Seriously! That’s what our professor, Andrew Chater, said. Relax, Rest, Observe. You’ve got nothing better to do than exist. It was not what I had been conditioned to do, nor what I had been originally expecting. However I decided to try my best to lean into it. All I had to do was trust the process.

The walk to the beach was no inconsiderable one, consisting as it did of a long sandy path, upon which a sporadic and tangled growth that bordered it on either side made frequent and unexpected inroads. There were acres of yellow camomile reaching out on either hand.”
— Kate Chopin, The Awakening

A few hours after stepping onto Grand Isle, the same Island The Awakening is set, our group first walked to the ocean. Much like the novel, our path twisted and stretched, possibly retracing the steps Chopin once took. I took time to carefully avoid the yellow flowers, the camomile dotting the ground. Somehow the flowers had survived hurricanes and the test of time. It was almost like fiction was bleeding out into reality, and we got to see the world from the perspective of someone who lived it 100 years before us.

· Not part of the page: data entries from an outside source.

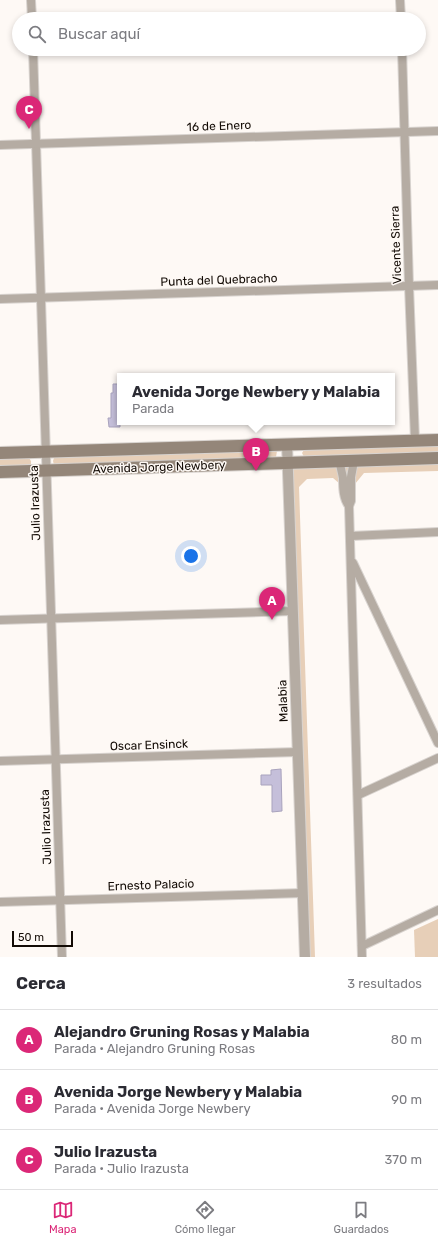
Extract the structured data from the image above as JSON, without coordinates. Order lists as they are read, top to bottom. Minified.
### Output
{"streets":{"main road":["Avenida Jorge Newbery"],"street":["16 de Enero","Vicente Sierra","Punta del Quebracho","Julio Irazusta","Malabia","Oscar Ensinck","Ernesto Palacio"]},"crossings":[["16 de Enero","Vicente Sierra"],["16 de Enero","Julio Irazusta"],["Vicente Sierra","Punta del Quebracho"],["Vicente Sierra","Avenida Jorge Newbery"],["Punta del Quebracho","Julio Irazusta"],["Avenida Jorge Newbery","Julio Irazusta"],["Avenida Jorge Newbery","Malabia"],["Julio Irazusta","Oscar Ensinck"],["Julio Irazusta","Ernesto Palacio"],["Malabia","Oscar Ensinck"],["Malabia","Ernesto Palacio"]],"scale_bar":"50 m","page":{"search":"Buscar aquí","pins":["C","B","A"],"popup":["Avenida Jorge Newbery y Malabia","Parada"],"scale":"50 m","heading":["Cerca","3 resultados"],"list":[{"mark":"A","name":"Alejandro Gruning Rosas y Malabia","note":"Parada · Alejandro Gruning Rosas","value":"80 m"},{"mark":"B","name":"Avenida Jorge Newbery y Malabia","note":"Parada · Avenida Jorge Newbery","value":"90 m"},{"mark":"C","name":"Julio Irazusta","note":"Parada · Julio Irazusta","value":"370 m"}],"nav":["Mapa","Cómo llegar","Guardados"]}}
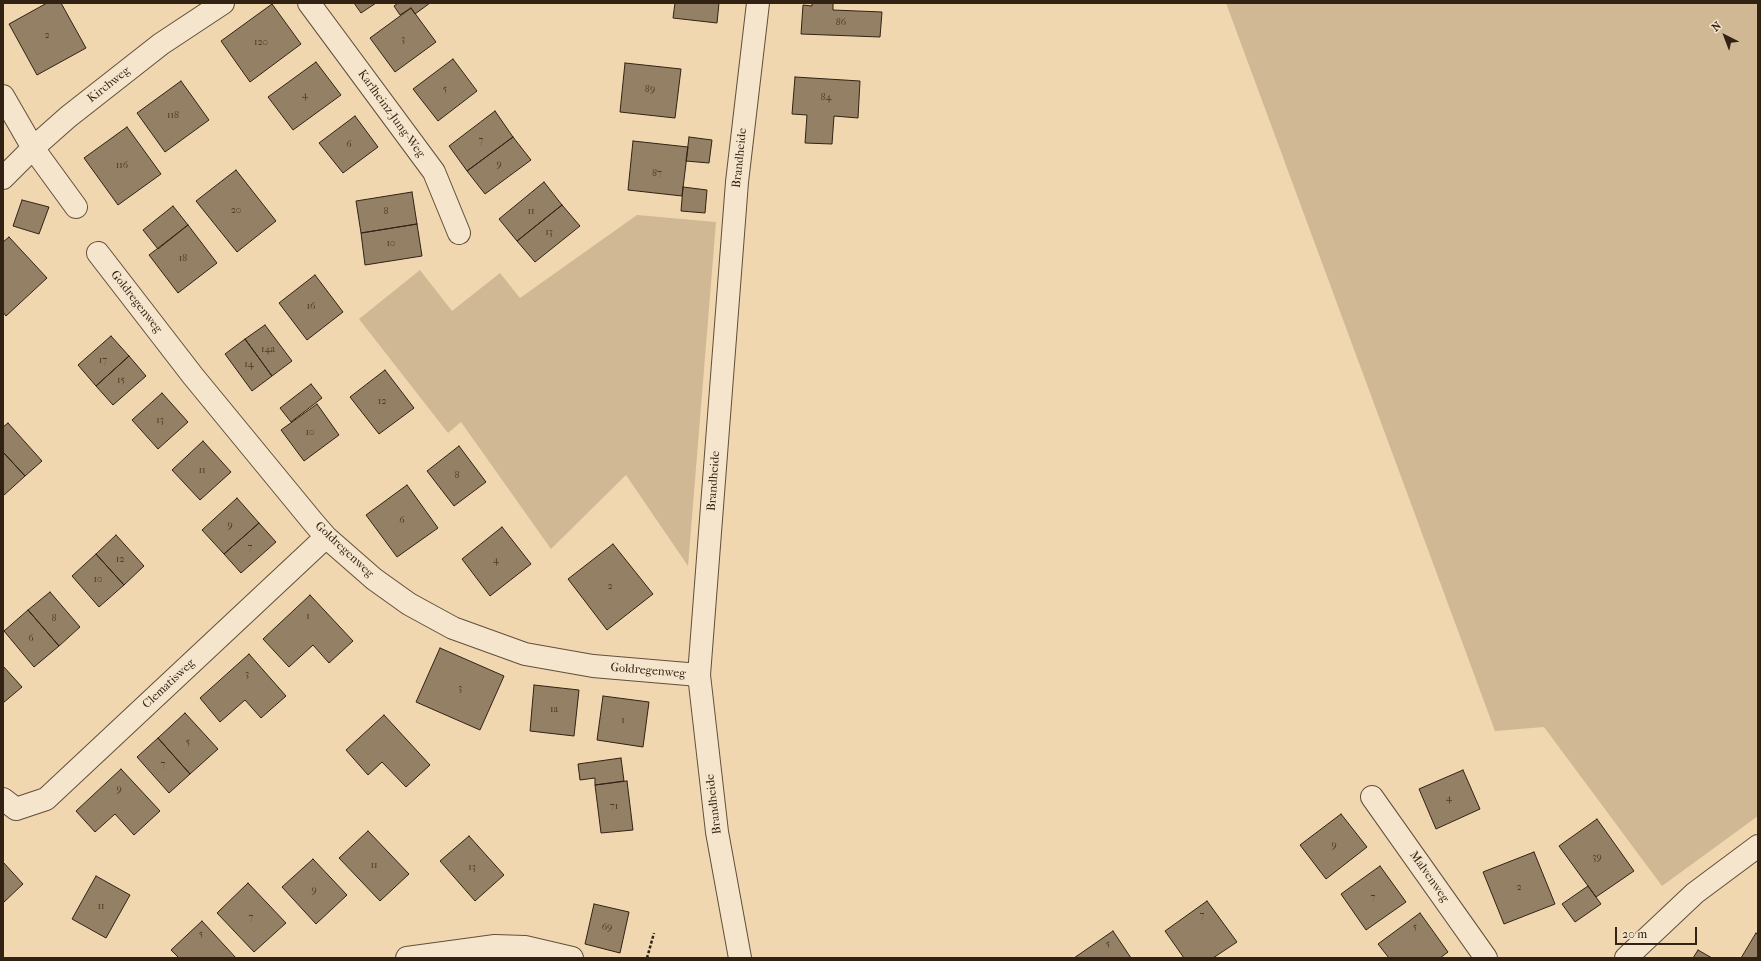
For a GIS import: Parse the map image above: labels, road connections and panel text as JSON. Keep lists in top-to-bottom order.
{
  "streets": {
    "street": [
      "Kirchweg",
      "Karlheinz-Jung-Weg",
      "Brandheide",
      "Goldregenweg",
      "Clematisweg",
      "Malvenweg"
    ]
  },
  "crossings": [
    ["Brandheide", "Goldregenweg"],
    ["Goldregenweg", "Clematisweg"]
  ],
  "house_numbers": [
    "86",
    "2",
    "3",
    "120",
    "5",
    "89",
    "4",
    "84",
    "118",
    "7",
    "6",
    "9",
    "116",
    "87",
    "20",
    "8",
    "11",
    "13",
    "10",
    "18",
    "16",
    "14a",
    "17",
    "14",
    "15",
    "12",
    "13",
    "10",
    "11",
    "8",
    "6",
    "9",
    "7",
    "12",
    "4",
    "10",
    "2",
    "1",
    "8",
    "6",
    "3",
    "3",
    "1a",
    "1",
    "5",
    "7",
    "9",
    "4",
    "71",
    "9",
    "39",
    "11",
    "13",
    "2",
    "9",
    "7",
    "11",
    "7",
    "7",
    "69",
    "5",
    "5",
    "5"
  ],
  "scale_bar": "20 m",
  "north": "top left"
}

Our walk to the beach! (May 20th)

Sam Beating, Smashing, and Hammering a Chicken (May 20th)

Before arriving in the airport, I was worried about the individuals who I’d meet on this trip. However, even in the first day we all found ourselves extremely excited and happy to open up to one another. We keep joking, “We’ve only been with each-other for 72 hours?" because it feels like we’ve known each-other for much longer.

Yesterday, Thalia walked in from the patio with her mouth agape and stunned. She looked shook to her core. She had just finished the novel but refused to speak about the ending. I really wanted to know what happened at the end, so I got back to reading. One by one, everyone reached the final pages of the novel and had a similar response. I had to know the ending. By the time I caught up, the entire group surrounded me to witness my reaction. Feeling the eyes on me and flipping to the last page all I could respond with was a loud “seriously?!?”

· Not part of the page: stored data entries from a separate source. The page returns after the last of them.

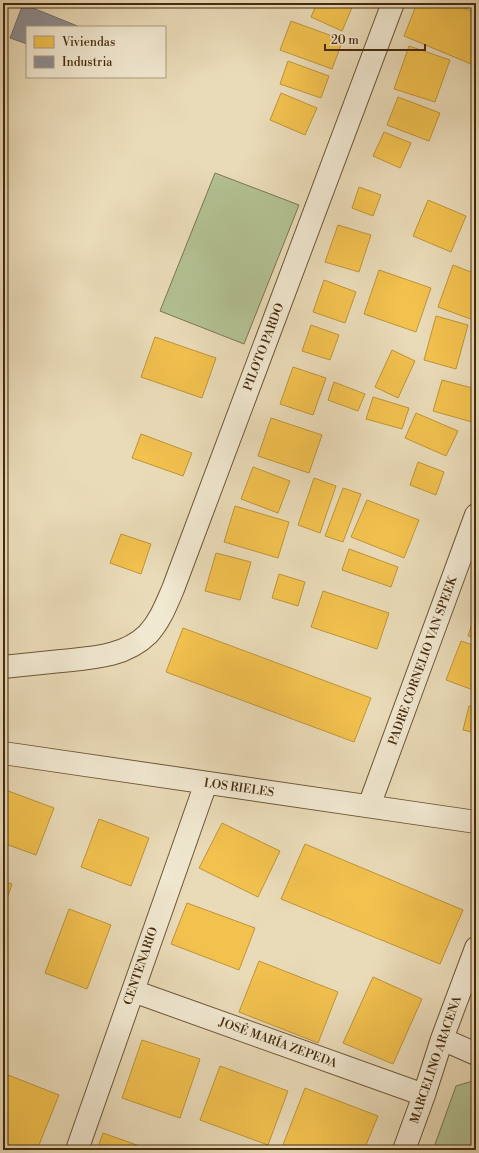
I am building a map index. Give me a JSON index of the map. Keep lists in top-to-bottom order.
{
  "streets": {
    "street": [
      "PILOTO PARDO",
      "PADRE CORNELIO VAN SPEEK",
      "LOS RIELES",
      "CENTENARIO",
      "JOSÉ MARÍA ZEPEDA",
      "MARCELINO ARACENA"
    ]
  },
  "crossings": [
    ["PADRE CORNELIO VAN SPEEK", "LOS RIELES"],
    ["LOS RIELES", "CENTENARIO"],
    ["CENTENARIO", "JOSÉ MARÍA ZEPEDA"],
    ["JOSÉ MARÍA ZEPEDA", "MARCELINO ARACENA"]
  ],
  "legend": ["Viviendas", "Industria"],
  "scale_bar": "20 m"
}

Thalia absolutely GOBSMACKED (May 22nd)

Edna’s quiet walk into the ocean was devastating. Her either succumbing or rising above societal’s expectations placed upon her after she had fought so hard against the patriarchy and those around her was a brutal way for the story to end. To add insult to injury, it wasn’t just fiction.

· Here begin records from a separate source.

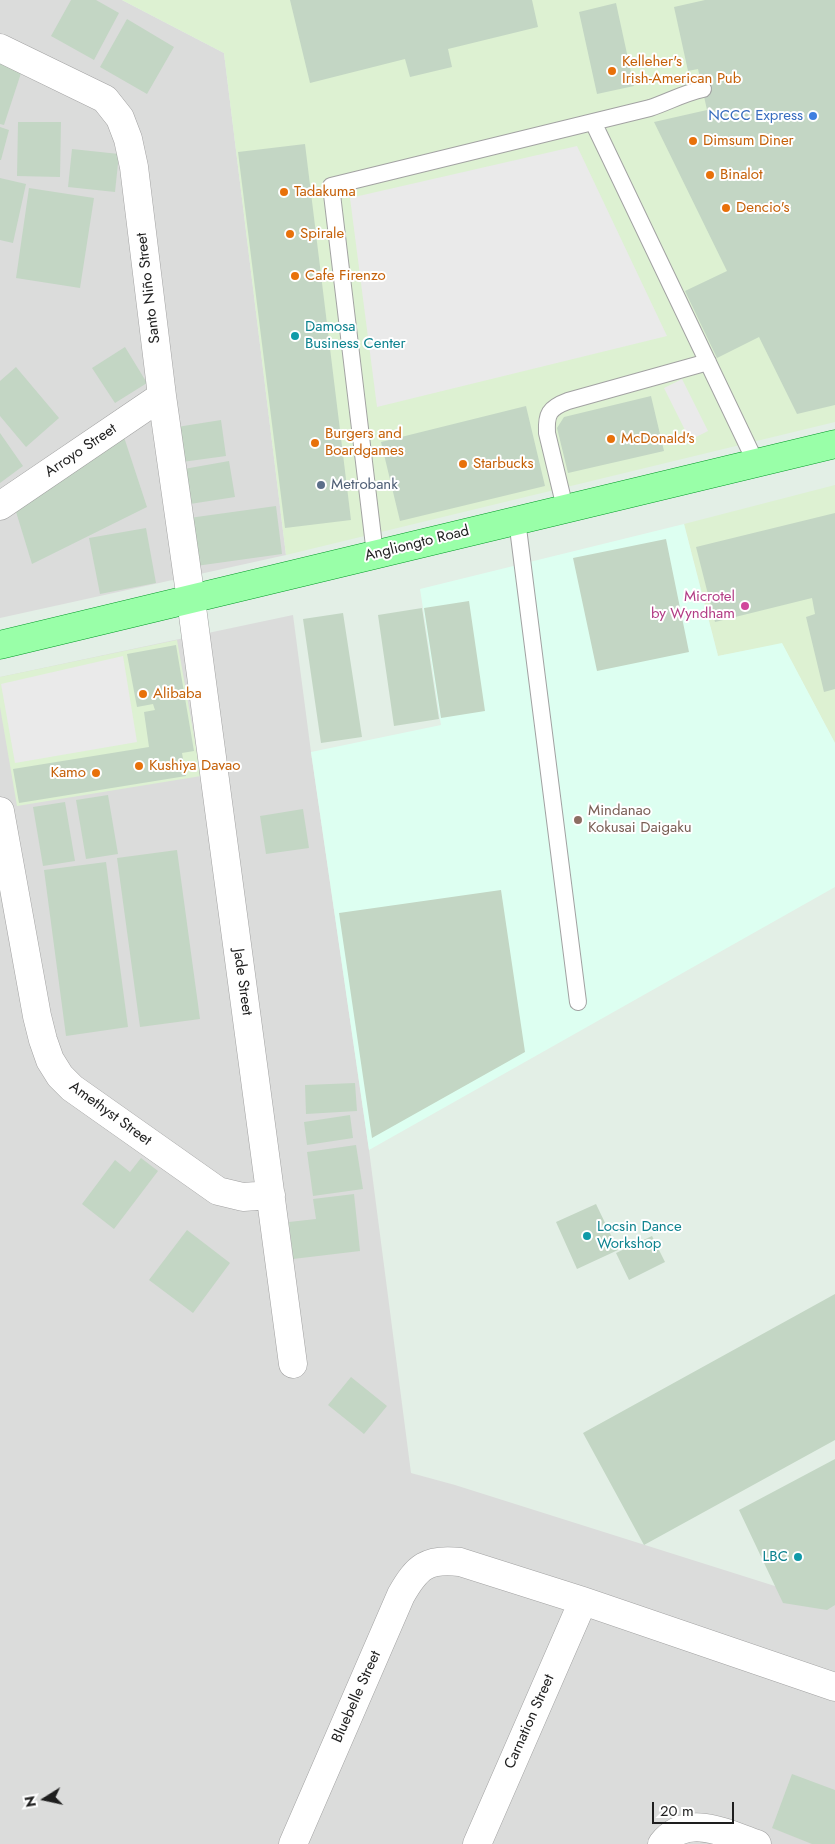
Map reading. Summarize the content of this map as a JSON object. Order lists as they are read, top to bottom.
{
  "streets": {
    "main road": ["Angliongto Road"],
    "street": [
      "Santo Niño Street",
      "Arroyo Street",
      "Jade Street",
      "Amethyst Street",
      "Bluebelle Street",
      "Carnation Street"
    ]
  },
  "crossings": [
    ["Santo Niño Street", "Arroyo Street"],
    ["Santo Niño Street", "Angliongto Road"],
    ["Santo Niño Street", "Jade Street"],
    ["Angliongto Road", "Jade Street"],
    ["Jade Street", "Amethyst Street"],
    ["Bluebelle Street", "Carnation Street"]
  ],
  "places": [
    "Kelleher's Irish-American Pub",
    "NCCC Express",
    "Dimsum Diner",
    "Binalot",
    "Tadakuma",
    "Dencio's",
    "Spirale",
    "Cafe Firenzo",
    "Damosa Business Center",
    "McDonald's",
    "Burgers and Boardgames",
    "Starbucks",
    "Metrobank",
    "Microtel by Wyndham",
    "Alibaba",
    "Kushiya Davao",
    "Kamo",
    "Mindanao Kokusai Daigaku",
    "Locsin Dance Workshop",
    "LBC"
  ],
  "scale_bar": "20 m",
  "north": "left"
}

We were planning to swim in the same water an hour later….

The same beach Edna died at (May 21st)

Standing waist-deep in the ocean, we discussed topics important to us: Hawaii culture, tourism, and eventually the topic switched to Edna’s unfortunate demise. We could feel the long-standing history that prevailed there, from the alluring perfume of the waves to the disappearance of the Cheniere Caminada. We tried shaking off the mood by discussing the legitimacy of her death (You have to walk FAR out to find somewhere you can’t simply stand!). However, physically sharing the space with the story changes things. The same sand, breeze, and subconscious allure are still prevalent, and the deeply rooted French culture still linguistically permeates the entire isle. While we aren’t tackling the exact same prejudices that Edna faced in the novel, her thoughts are so modern that it’s shocking she wasn’t a modern day theorist. We were floating in the water where Edna succumbed to her death, or the water Kate Chopin likely swam in while she grappled with similar radical ideas. History and contemporary thought oozed not only in the pages we read, but the air, the water, and importantly, the yellow camomile.


I’ll be honest here… I completely forgot to relax. The whole point of our adventure on the Isles was to unwind and just exist. Instead, I found myself busy every second of the day tanning, reading, and talking late into the night with people I first thought would kill me in my sleep (Richie, I’m looking at you!). I filled my time with urgency, trying to take it all in before it slipped away.

Sometimes being fully present is it’s own kind of meditation. Opening myself up to the land beneath my feet and the weight of the land’s history helps keep me grounded both in fiction and reality. Maybe I didn’t relax how I expected to, but I was living: shaping memories in a place with chapters much older than mine.